Ma chi è Dostoevskij nel 1862? È un uomo di quarant’anni «che ha alle spalle gli anni della deportazione [rievocati artisticamente nelle già citate Memorie di una casa morta] e del confino, che si sta giocando la vita nella disperata ricerca di un “rilancio” in ambito letterario [Dostoevskij rilancia sempre, nell’arte, nel gioco, nella vita, è la sua natura, intollerante alla mediocrità e al grigiore], immerso nella puntualizzazione di un sistema di pensiero, filosofico e artistico; è un uomo chiaramente in crescita, che non è stato piegato dal potere repressivo delle galere zariste, e lo cogliamo nel pieno della dinamica di questa sua evoluzione: è polemico, arbitrario, ingiusto, purtuttavia in possesso di una forza straordinaria nella formulazione delle sue teorie» [4]. La polemica, l’arbitrarietà, l’ingiustizia, la forza riflessiva sono aspetti che il Dostoevskij del 1862 condivide con una delle sue creature letterarie più straordinarie, quell’uomo del sottosuolo le cui Memorie, pubblicate nel 1864 [5], dunque un anno dopo le Note invernali, che ne rappresentano una sorta di prologo, s’impongono come il «punto di svolta essenziale» [6] nell’opera dello scrittore russo. I due testi sono intimamente legati, il punto di vista narrativo, critico, destrutturante, corrosivo, ironico è lo stesso: il narratore delle Note invernali, che non corrisponde completamente al loro autore (si tratta pur sempre di una creazione letteraria, e come tale deve essere giudicata), è «in tutto simile al narratore delle Memorie dal sottosuolo» [7], ed è proprio da questo singolarissimo aspetto che iniziamo la nostra analisi dell’opera.
1. L’uomo del sottosuolo in Europa
Oltre all’approccio polemico, corrosivo, dissacratorio e al tono incalzante e beffardo, il Dostoevskij narratore delle Note invernali e l’uomo del sottosuolo condividono l’età e una presunta malattia al fegato. Un dato rilevante quest’ultimo, considerando l’importanza riservata da Dostoevskij alle condizioni psico-fisiche dell’individuo nella valutazione di un luogo (aspetto sottolineato dall’autore nella non-prefazione delle Note invernali). Per questo motivo Berlino è dispiaciuta tanto al narratore, perché visitata dopo due sfiancanti giorni di viaggio nella pioggia e nella nebbia, che non hanno di certo influito in modo positivo sulla sua sensibilissima irritabilità (avrebbe potuto fermarsi nella capitale tedesca per qualche giorno, ma la «sete inestinguibile di cose nuove, di mutamenti di luoghi, d’impressioni sintetiche, panoramiche, prospettiche» [8] è troppo forte, davvero incontenibile e, formulato un giudizio, per quanto parziale e arbitrario, condizionato dallo stato d’animo e dal malessere del momento, lo spinge subito altrove, in un’altra città, in un altro paese). Allo stesso modo, è proprio la sua presunta, misteriosa malattia al fegato a fargli giudicare negativamente le donne di Dresda, tutte, indistintamente, come se avesse parlato con ognuna di loro: «Ma veramente […] veramente l’uomo, questo zar della natura, può dipendere fino a tal punto dal proprio fegato? Che bassezza!» [9].

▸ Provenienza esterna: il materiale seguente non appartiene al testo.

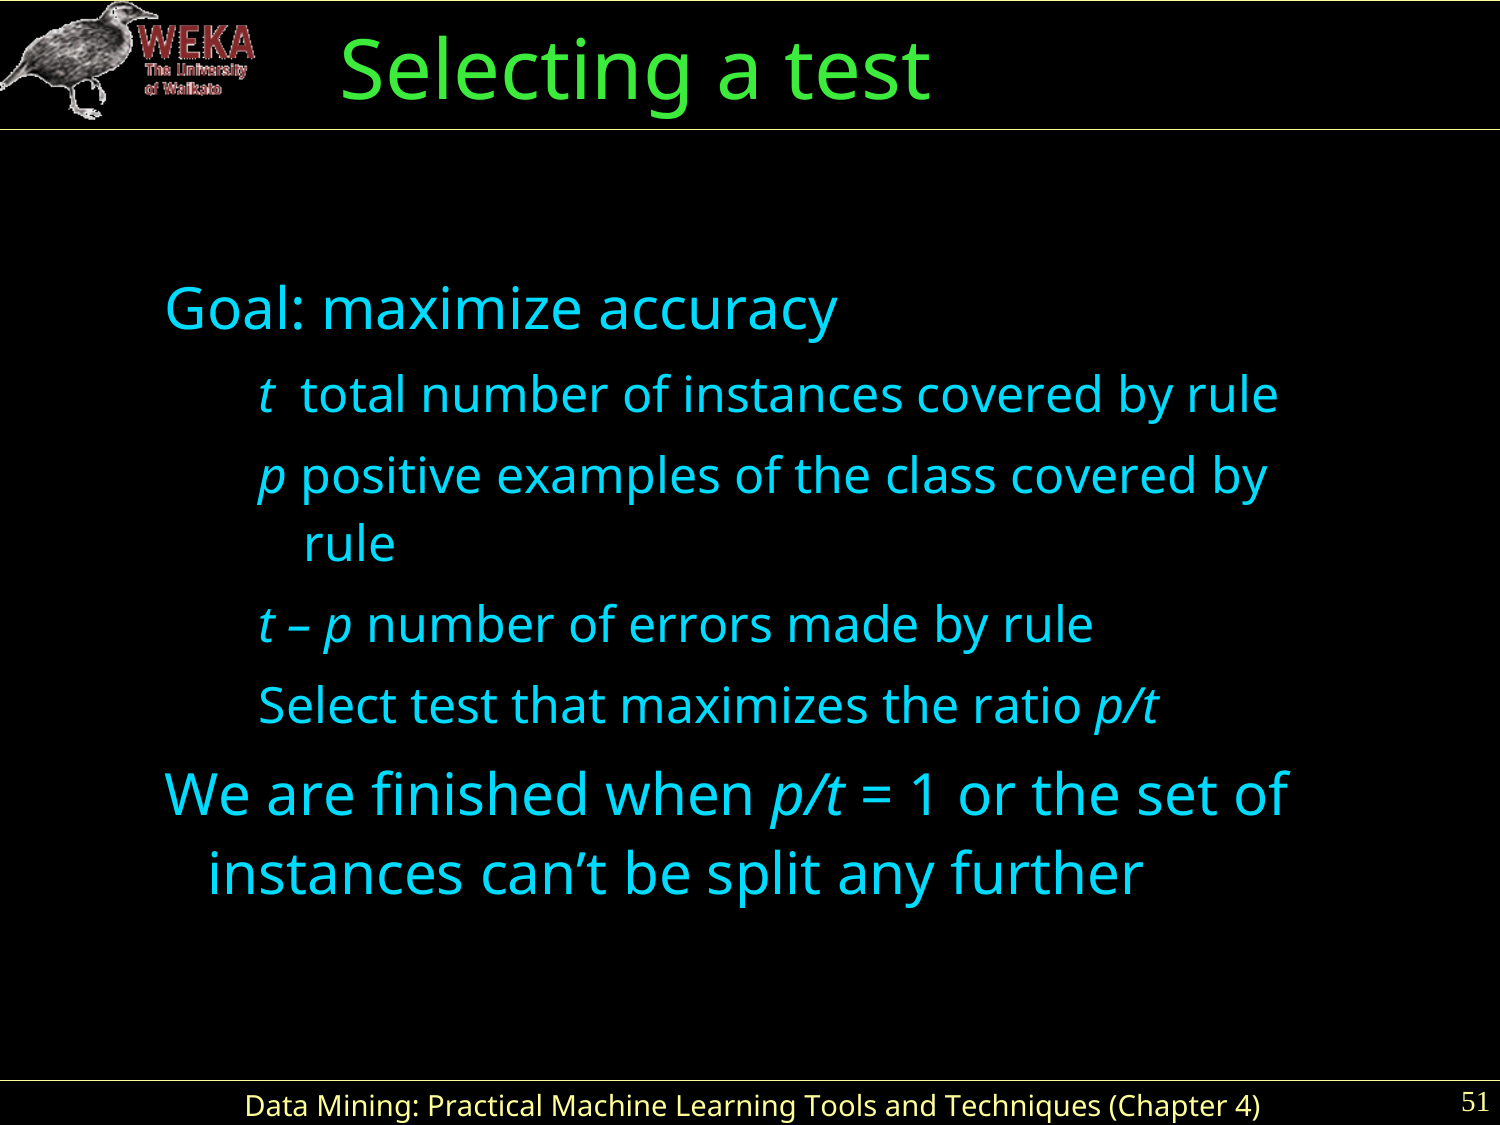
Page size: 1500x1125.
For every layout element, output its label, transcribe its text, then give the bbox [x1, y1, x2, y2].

picture [0, 1, 266, 129]
title Selecting a test [324, 0, 1500, 148]
text_box Goal: maximize accuracy t total number of instances covered by rule p positive examples of the class covered by rule t – p number of errors made by rule Select test that maximizes the ratio p/t We are finished when p/t = 1 or the set of instances can’t be split any further [149, 260, 1388, 936]
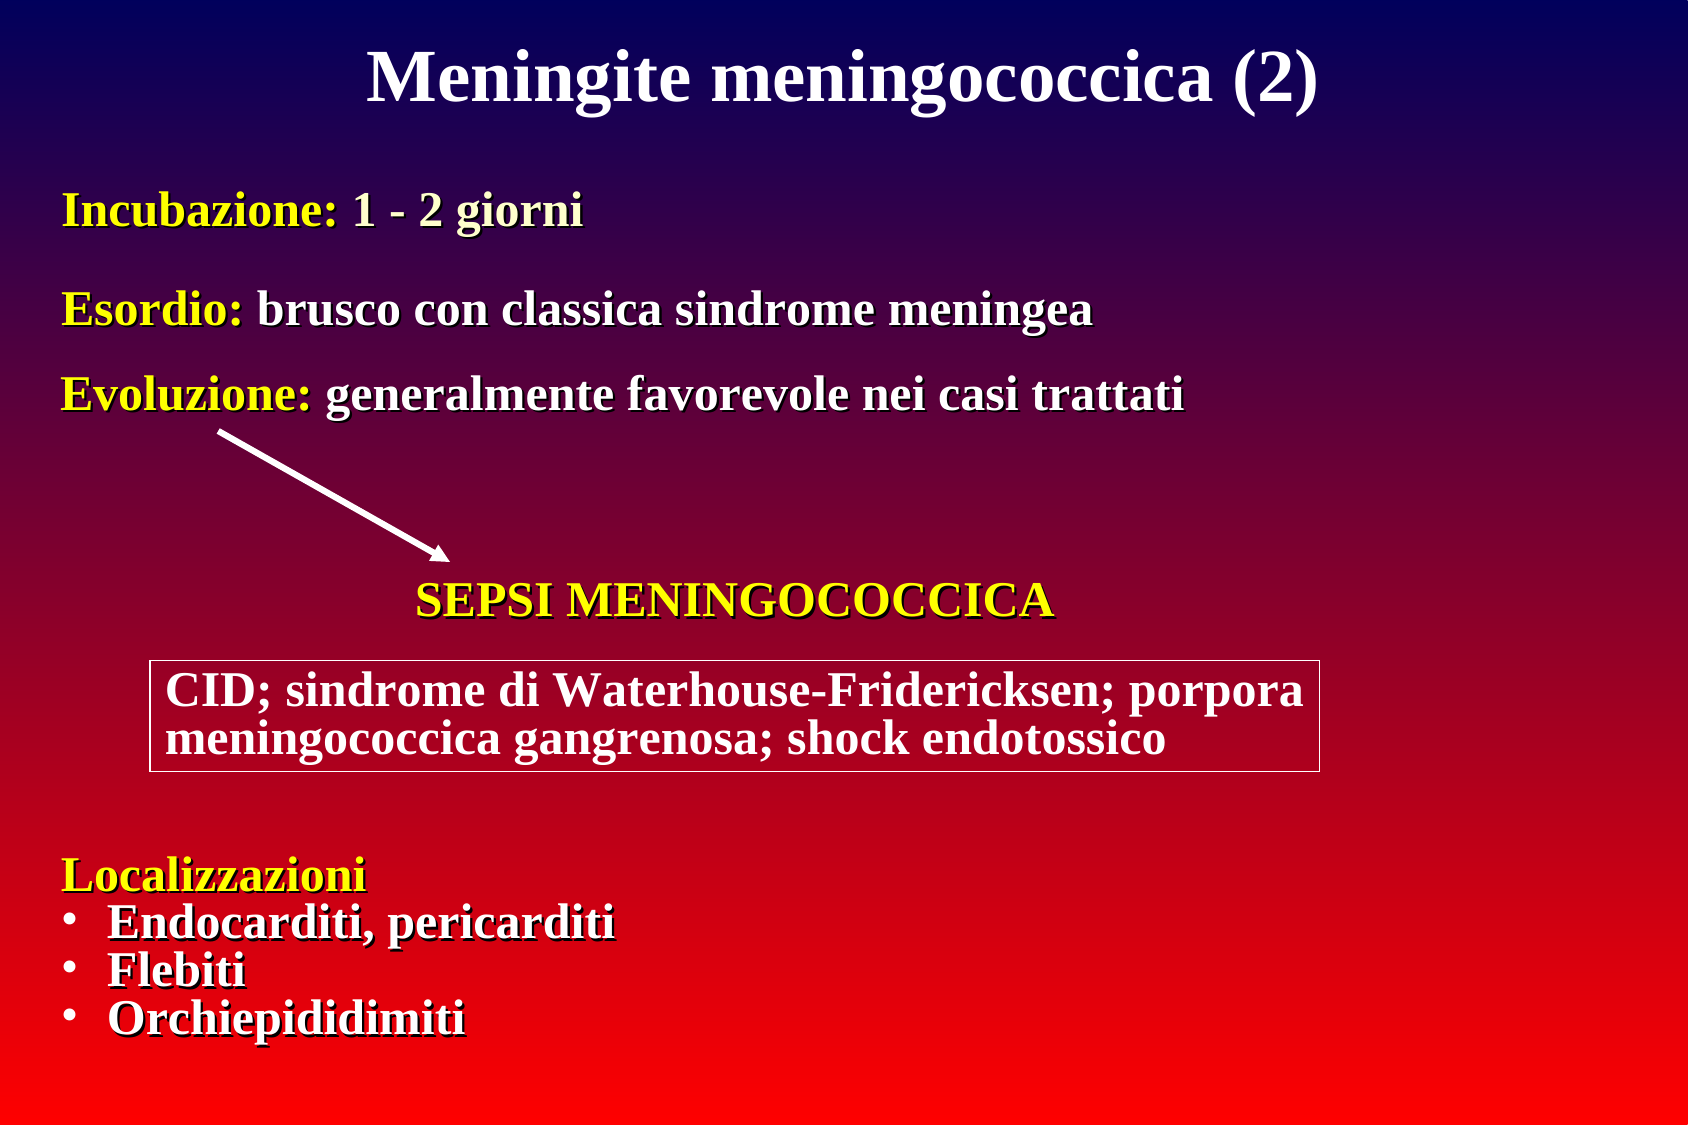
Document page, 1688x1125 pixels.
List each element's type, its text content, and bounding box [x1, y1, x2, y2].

text_box Localizzazioni Endocarditi, pericarditi Flebiti Orchiepididimiti [46, 845, 631, 1053]
text_box CID; sindrome di Waterhouse-Fridericksen; porpora meningococcica gangrenosa; shock endotossico [150, 660, 1320, 772]
text_box Incubazione: 1 - 2 giorni [46, 180, 599, 244]
text_box Meningite meningococcica (2) [126, 24, 1561, 118]
text_box Evoluzione: generalmente favorevole nei casi trattati [45, 364, 1201, 428]
text_box SEPSI MENINGOCOCCICA [400, 570, 1070, 635]
text_box Esordio: brusco con classica sindrome meningea [46, 279, 1109, 344]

Ci sono momenti nelle Note invernali in cui la corrispondenza tra il narratore e l’uomo del sottosuolo è pressoché perfetta, come quando descrive il suo immotivato, fantasioso, pregiudiziale, del tutto autoreferenziale risentimento per l’impiegato tedesco incaricato di riscuotere il pedaggio per l’attraversamento del nuovissimo, modernissimo ponte di Colonia (risentimento che gli avvelena il soggiorno nella città e il giudizio della sua celebre cattedrale):
E poi l’uomo che riscuoteva il Groschen all’ingresso del ponte non avrebbe dovuto incassare da me il pur ragionevole pedaggio con quell’aria che pareva mi stesse facendo pagare una multa per una qualche colpa a me ignota ch’avevo commesso. Non so, ma mi parve che il tedesco si ringalluzzisse. “Probabilmente ha indovinato che sono straniero, e precisamente russo,” pensai. Per lo meno i suoi occhi parevano dire: “Lo vedi il nostro ponte, tu, povero russo. E tu sei un verme a confronto col nostro ponte e con qualsiasi tedesco, perché tu un ponte come questo non ce l’hai”. Mi concederete anche voi che era una cosa offensiva. Il tedesco, ovviamente, non le disse affatto queste cose, e forse non gli passò nemmeno per la testa di dirle, ma questo non cambia proprio nulla: giacché io ero allora a tal punto convinto che proprio questo egli avesse voluto dirmi, che montai definitivamente su tutte le furie [10].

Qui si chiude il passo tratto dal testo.